Feature -> ‘Female pronoun 'She' as the subject of the action or focus. Upon slightly nudging this feature in a negative direction, the response of the model becomes gender-neutral and uses a ‘they’ term, as can be seen in Figure 11.

Figure 11: Bias mitigation in Llama-3-8B model’s response after steering a feature.

Figure 12 shows the comparison between the logit predictions for nurse context, and we can observe how even with a slight nudge to the Feature -> 'She' as the subject of action or focus’, the resulting logits for nurses are almost gender-neutral.

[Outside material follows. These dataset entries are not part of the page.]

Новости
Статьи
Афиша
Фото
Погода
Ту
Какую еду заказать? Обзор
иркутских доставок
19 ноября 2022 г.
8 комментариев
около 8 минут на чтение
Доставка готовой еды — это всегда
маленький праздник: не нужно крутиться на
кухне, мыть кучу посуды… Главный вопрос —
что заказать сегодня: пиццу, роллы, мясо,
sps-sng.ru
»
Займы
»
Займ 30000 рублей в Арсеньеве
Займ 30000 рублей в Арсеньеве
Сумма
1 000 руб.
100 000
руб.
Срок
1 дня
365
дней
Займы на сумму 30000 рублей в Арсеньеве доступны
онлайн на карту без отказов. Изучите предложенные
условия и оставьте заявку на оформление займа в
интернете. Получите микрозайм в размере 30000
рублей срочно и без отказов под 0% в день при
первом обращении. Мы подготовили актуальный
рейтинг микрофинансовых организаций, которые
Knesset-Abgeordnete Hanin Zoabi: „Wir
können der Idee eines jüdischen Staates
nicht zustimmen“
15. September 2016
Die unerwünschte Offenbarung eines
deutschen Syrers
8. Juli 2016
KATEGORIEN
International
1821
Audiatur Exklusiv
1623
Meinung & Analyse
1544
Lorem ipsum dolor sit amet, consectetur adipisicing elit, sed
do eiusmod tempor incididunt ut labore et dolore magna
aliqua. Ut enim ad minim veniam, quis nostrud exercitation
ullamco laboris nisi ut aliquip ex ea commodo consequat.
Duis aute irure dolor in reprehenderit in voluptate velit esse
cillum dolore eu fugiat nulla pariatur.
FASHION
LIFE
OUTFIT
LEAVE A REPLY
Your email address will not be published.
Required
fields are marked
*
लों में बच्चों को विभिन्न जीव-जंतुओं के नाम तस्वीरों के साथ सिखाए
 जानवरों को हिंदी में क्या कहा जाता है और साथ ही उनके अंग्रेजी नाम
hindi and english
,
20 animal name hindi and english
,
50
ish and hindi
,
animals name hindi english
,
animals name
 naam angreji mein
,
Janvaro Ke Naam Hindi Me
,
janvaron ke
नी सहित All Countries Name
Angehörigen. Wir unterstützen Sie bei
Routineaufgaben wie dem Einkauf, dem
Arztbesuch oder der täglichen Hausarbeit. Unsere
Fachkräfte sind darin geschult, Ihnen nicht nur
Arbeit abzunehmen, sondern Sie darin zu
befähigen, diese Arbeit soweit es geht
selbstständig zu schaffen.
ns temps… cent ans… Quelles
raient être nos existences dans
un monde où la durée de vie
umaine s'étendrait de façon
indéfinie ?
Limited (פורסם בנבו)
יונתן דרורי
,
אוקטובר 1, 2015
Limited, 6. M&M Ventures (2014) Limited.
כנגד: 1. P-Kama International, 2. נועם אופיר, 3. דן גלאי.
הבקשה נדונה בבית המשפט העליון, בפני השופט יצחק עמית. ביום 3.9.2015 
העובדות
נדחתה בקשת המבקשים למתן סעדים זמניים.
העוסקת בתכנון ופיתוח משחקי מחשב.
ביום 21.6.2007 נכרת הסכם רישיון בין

Figure 12: Bias mitigation in logits for predicted next words in the context of Nurse by nudging a feature, resulting in a gender-neutral logit prediction.

LIMITATIONS

Many steering methods prove unreliable when tested rigorously, so it is important to first create a benchmarking process to evaluate the impact of steering features on model behaviors and then test them. Steering features for tuning model performance is a tedious task, as we need to very carefully ‘nudge’ feature values, and doing so for complex use cases that have intricate dependencies will not be easy, especially as model sizes increase.
Many works on steering either
(i) do not evaluate model performance degradation, or
(ii) measure it in ways that underestimate its impact.
Lastly, one key issue is that neural networks are essentially non-linear on purpose since the non-linearity achieved through activation functions is what allows these networks to model complex and non-linear relations in the data. Because of this, assuming that there is a unique linear representation between feature directions that will allow us to successfully manipulate them through steering is unlikely but worth exploring.

CONCLUSION

As seen from these examples, it can be observed that even slight nudges in weaker-activated features can have a significant impact on model behavior and potentially reduce bias. To make substantial claims about the impact of steering, we would have to test steering features on multiple models and see the impact on the mitigation of various categories of biases. It needs to be further evaluated whether this steering causes the model to drop the overall performance. There is no doubt that Goodfire provides a great opportunity through their work for AI models to be better interpreted and helps make these models more aligned with what is expected of them. The Goodfire platform is sort of a playground to see how efficiently steering can help us design better models while making steering extremely easy and accessible.

The code for this experiment can be found here.

^{^}
The exact command to achieve this is: {'mode': 'nudge', 'value': 0.8}. This command specifies the type of steering applied—by default, nudging a feature biases its activation by the specified amount.